AVAILABLE RECORDS:
##########

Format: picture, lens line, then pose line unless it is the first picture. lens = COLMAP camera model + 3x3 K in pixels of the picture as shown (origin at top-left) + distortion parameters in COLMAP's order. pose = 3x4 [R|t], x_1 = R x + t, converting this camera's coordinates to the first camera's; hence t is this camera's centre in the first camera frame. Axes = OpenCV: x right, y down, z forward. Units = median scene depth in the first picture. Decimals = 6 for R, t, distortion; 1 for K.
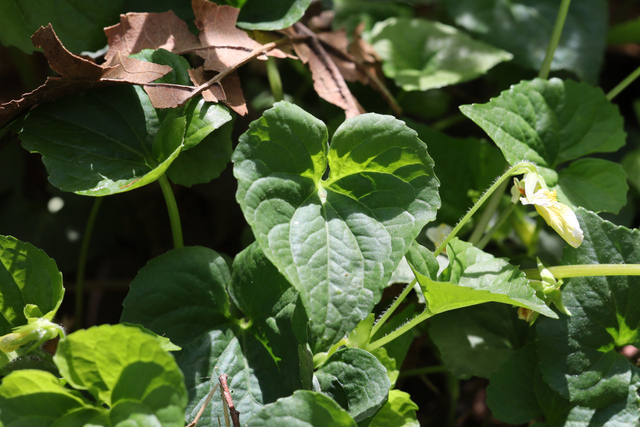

##########

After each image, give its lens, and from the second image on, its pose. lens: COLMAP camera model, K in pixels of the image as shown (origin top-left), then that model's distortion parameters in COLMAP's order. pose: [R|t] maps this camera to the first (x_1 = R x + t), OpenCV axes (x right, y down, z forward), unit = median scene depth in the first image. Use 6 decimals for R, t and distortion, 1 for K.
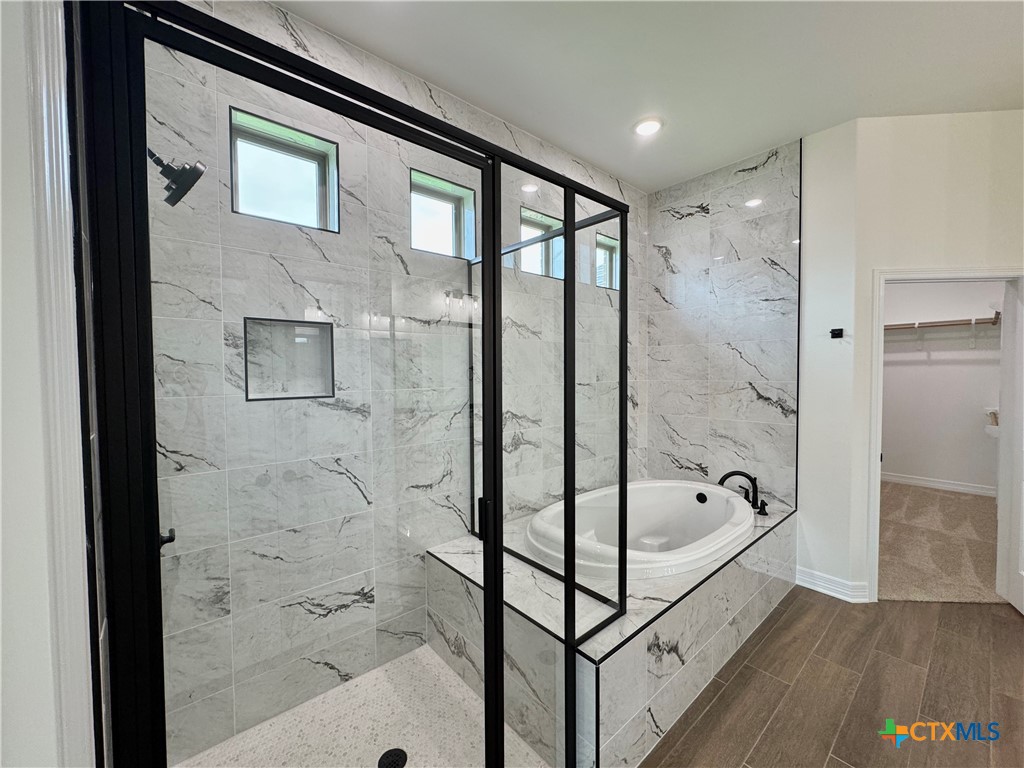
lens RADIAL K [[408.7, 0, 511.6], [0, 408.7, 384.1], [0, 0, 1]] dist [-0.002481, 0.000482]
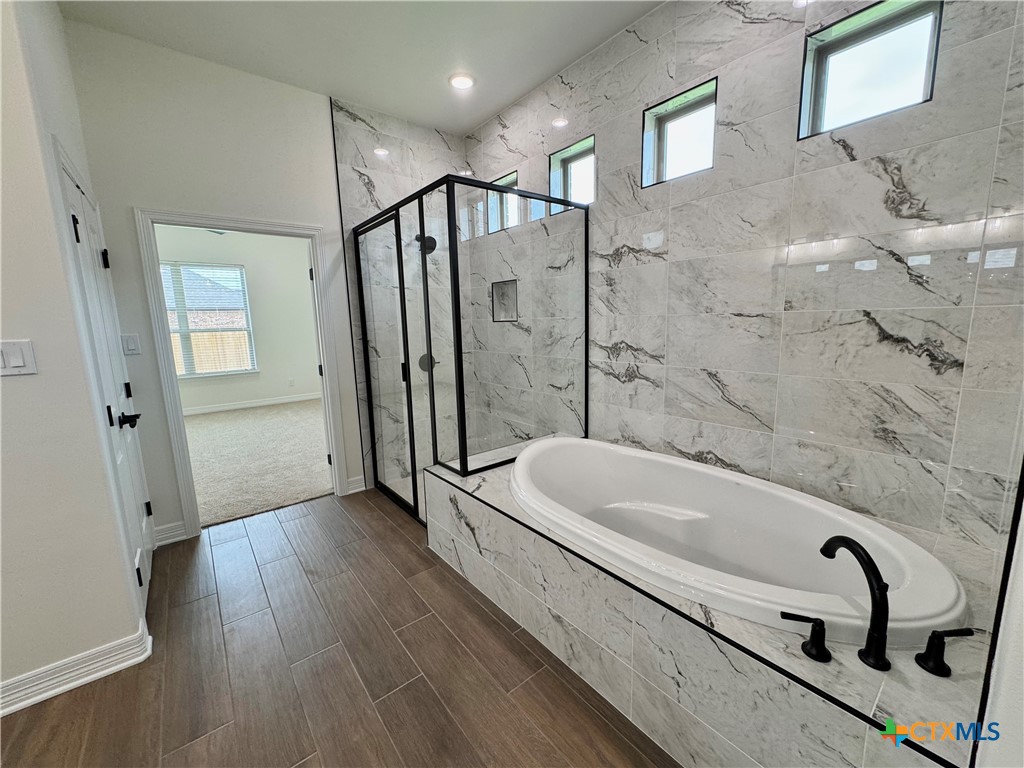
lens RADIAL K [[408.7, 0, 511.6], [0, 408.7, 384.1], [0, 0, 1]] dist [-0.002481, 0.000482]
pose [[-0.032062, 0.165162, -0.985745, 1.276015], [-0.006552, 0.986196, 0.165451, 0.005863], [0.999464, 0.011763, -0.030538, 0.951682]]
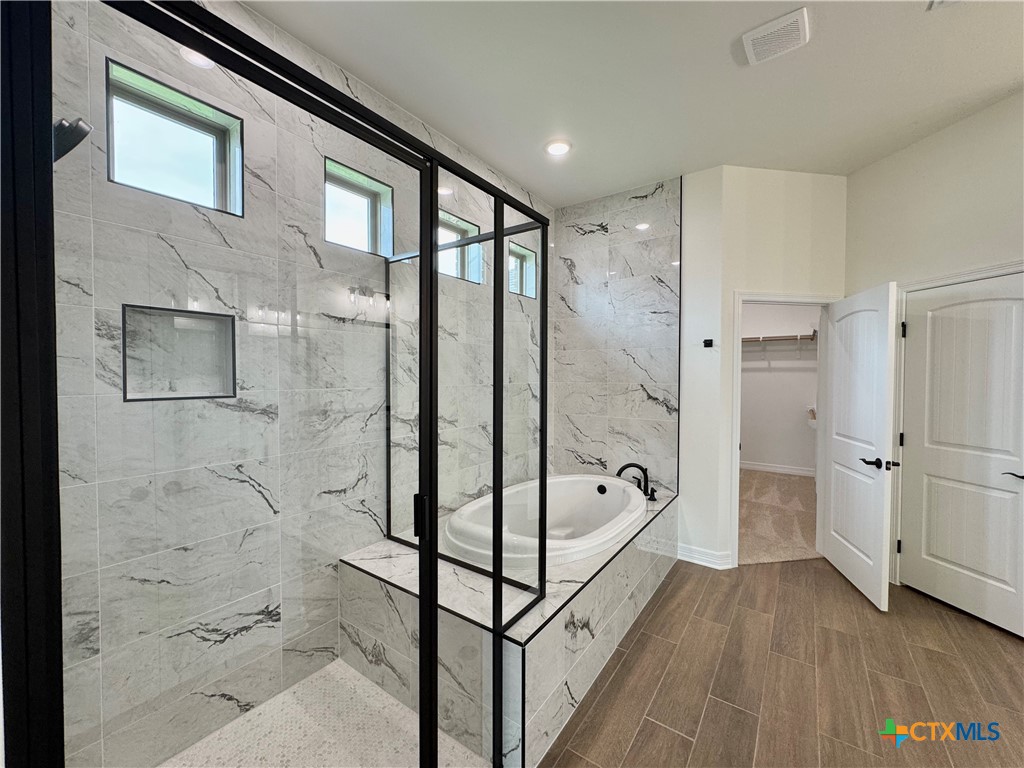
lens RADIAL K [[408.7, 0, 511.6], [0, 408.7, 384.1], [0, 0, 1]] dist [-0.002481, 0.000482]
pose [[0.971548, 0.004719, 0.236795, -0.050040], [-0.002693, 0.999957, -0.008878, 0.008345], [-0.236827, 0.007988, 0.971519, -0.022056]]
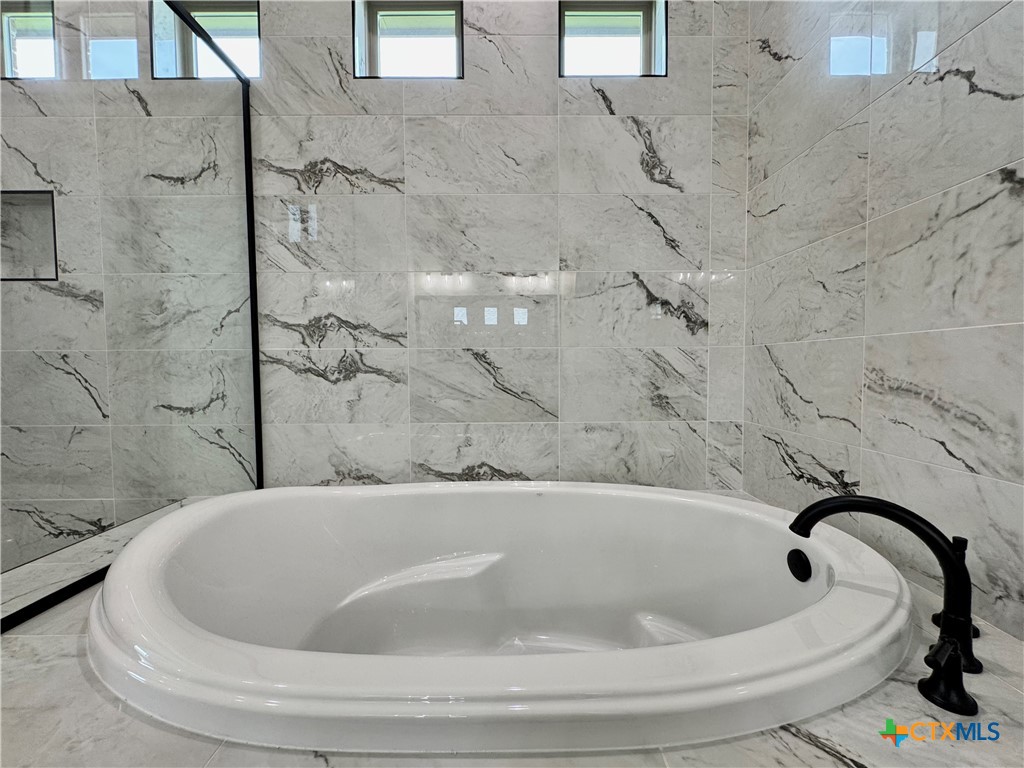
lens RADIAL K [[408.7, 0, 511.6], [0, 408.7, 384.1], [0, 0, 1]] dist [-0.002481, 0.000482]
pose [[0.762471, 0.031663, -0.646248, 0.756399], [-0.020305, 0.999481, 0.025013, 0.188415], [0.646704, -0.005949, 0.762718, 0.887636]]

##########

DIRECTIONS: Copy out in full every line of the entries above that contains the word "parameters". Case matters.

RESULT OF THE EXERCISE:
Format: picture, lens line, then pose line unless it is the first picture. lens = COLMAP camera model + 3x3 K in pixels of the picture as shown (origin at top-left) + distortion parameters in COLMAP's order. pose = 3x4 [R|t], x_1 = R x + t, converting this camera's coordinates to the first camera's; hence t is this camera's centre in the first camera frame. Axes = OpenCV: x right, y down, z forward. Units = median scene depth in the first picture. Decimals = 6 for R, t, distortion; 1 for K.
After each image, give its lens, and from the second image on, its pose. lens: COLMAP camera model, K in pixels of the image as shown (origin top-left), then that model's distortion parameters in COLMAP's order. pose: [R|t] maps this camera to the first (x_1 = R x + t), OpenCV axes (x right, y down, z forward), unit = median scene depth in the first image. Use 6 decimals for R, t and distortion, 1 for K.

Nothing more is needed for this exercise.